When Should You Add Swap?
If your VPS has 1-2 GB RAM, swap can prevent abrupt process kills during bursts. Swap is slower than RAM, but better than crashes, especially for occasional spikes.
Step 1: Check Current Memory and Swap
free -h
swapon --show
Step 2: Create a Swap File
sudo fallocate -l 2G /swapfile
sudo chmod 600 /swapfile
sudo mkswap /swapfile
sudo swapon /swapfile
Verify:
swapon --show
free -h
Step 3: Make Swap Persistent
echo '/swapfile none swap sw 0 0' | sudo tee -a /etc/fstab
Step 4: Tune Swappiness and Cache Pressure
sudo sysctl vm.swappiness=10
sudo sysctl vm.vfs_cache_pressure=50
# persist settings
echo 'vm.swappiness=10' | sudo tee -a /etc/sysctl.conf
echo 'vm.vfs_cache_pressure=50' | sudo tee -a /etc/sysctl.conf
How Much Swap Should You Use?
- 1 GB RAM VPS: 1-2 GB swap
- 2 GB RAM VPS: 2 GB swap
- 4 GB+ RAM VPS: 1-2 GB safety swap usually enough
FAQ
Does swap make my VPS faster?
No.
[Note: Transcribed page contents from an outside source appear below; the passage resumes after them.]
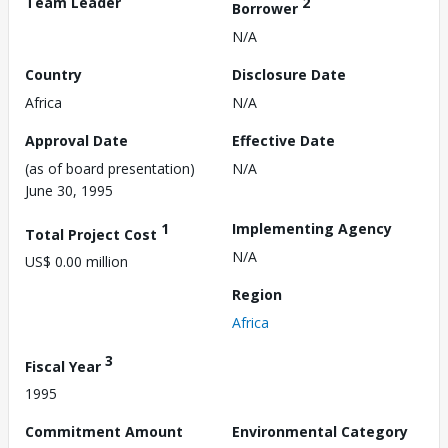
Team Leader
2
Borrower
N/A
Country
Disclosure Date
Africa
N/A
Approval Date
Effective Date
(as of board presentation)
N/A
June 30, 1995
1
Implementing Agency
Total Project Cost
N/A
US$ 0.00 million
Region
Africa
3
Fiscal Year
1995
Commitment Amount
Environmental Category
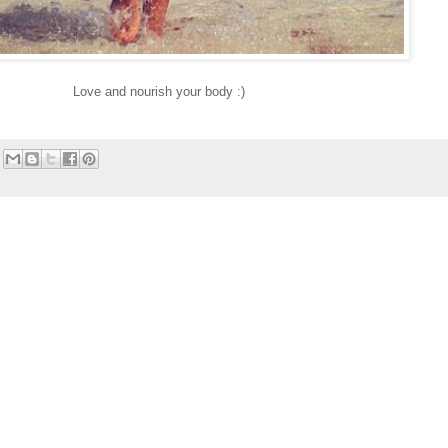
Love and nourish your body :)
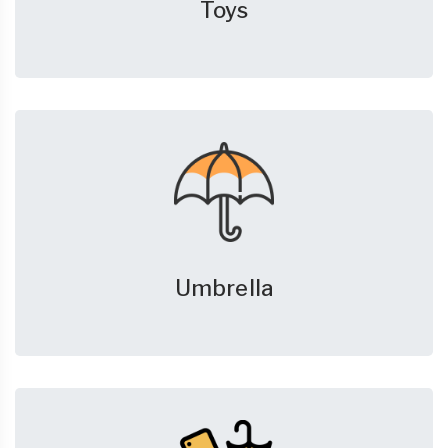
Toys
Umbrella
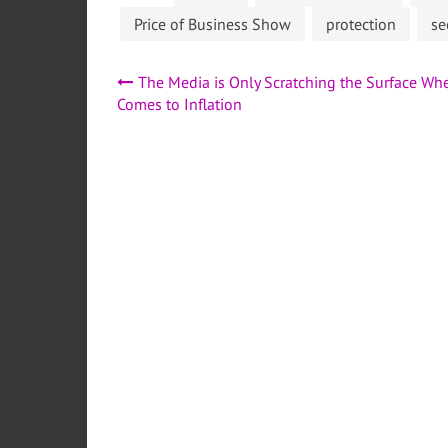
Price of Business Show
protection
se
Post
The Media is Only Scratching the Surface Whe
Comes to Inflation
navigation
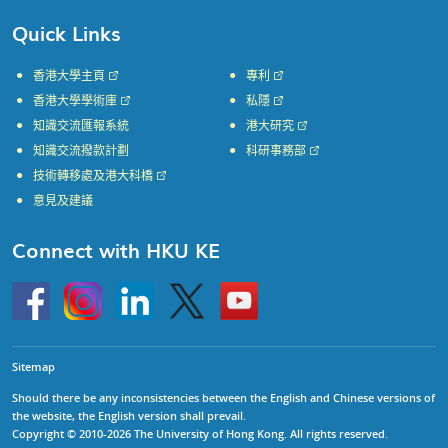
Quick Links
香港大學主頁
專利
香港大學學術庫
私隱
知識交流匯報系統
港大研究
知識交流撥款計劃
科研事務部
技術轉移處及港大科橋
意見及建議
Connect with HKU KE
Go
Instagram
Linkedin
Twitter
Go
to
to
HKU
HKU
KE
KE
facebook
YouTube
Sitemap
Should there be any inconsistencies between the English and Chinese versions of
the website, the English version shall prevail.
Copyright © 2010-2026 The University of Hong Kong. All rights reserved.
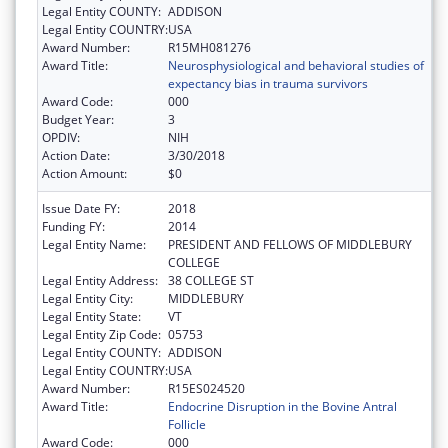
Legal Entity COUNTY:
ADDISON
Legal Entity COUNTRY:
USA
Award Number:
R15MH081276
Award Title:
Neurosphysiological and behavioral studies of
expectancy bias in trauma survivors
Award Code:
000
Budget Year:
3
OPDIV:
NIH
Action Date:
3/30/2018
Action Amount:
$0
Issue Date FY:
2018
Funding FY:
2014
Legal Entity Name:
PRESIDENT AND FELLOWS OF MIDDLEBURY
COLLEGE
Legal Entity Address:
38 COLLEGE ST
Legal Entity City:
MIDDLEBURY
Legal Entity State:
VT
Legal Entity Zip Code:
05753
Legal Entity COUNTY:
ADDISON
Legal Entity COUNTRY:
USA
Award Number:
R15ES024520
Award Title:
Endocrine Disruption in the Bovine Antral
Follicle
Award Code:
000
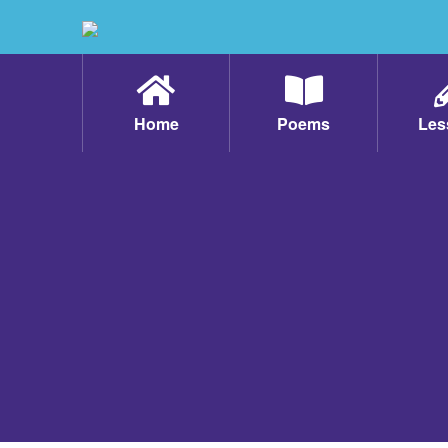
Home
Poems
Les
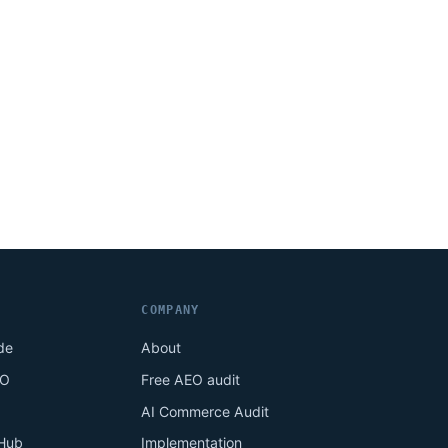
COMPANY
de
About
EO
Free AEO audit
AI Commerce Audit
Hub
Implementation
Swap prevents crashes; it does not improve performance. If swap usage is constantly high, upgrade RAM.
Can I remove swap later?
Yes. Use sudo swapoff /swapfile, remove the fstab entry, then delete the file.
Is zram better than swap file?
For some workloads yes, but swap file is simpler and reliable as a default setup across providers.
For full stability, combine swap with resource monitoring and proactive alerts.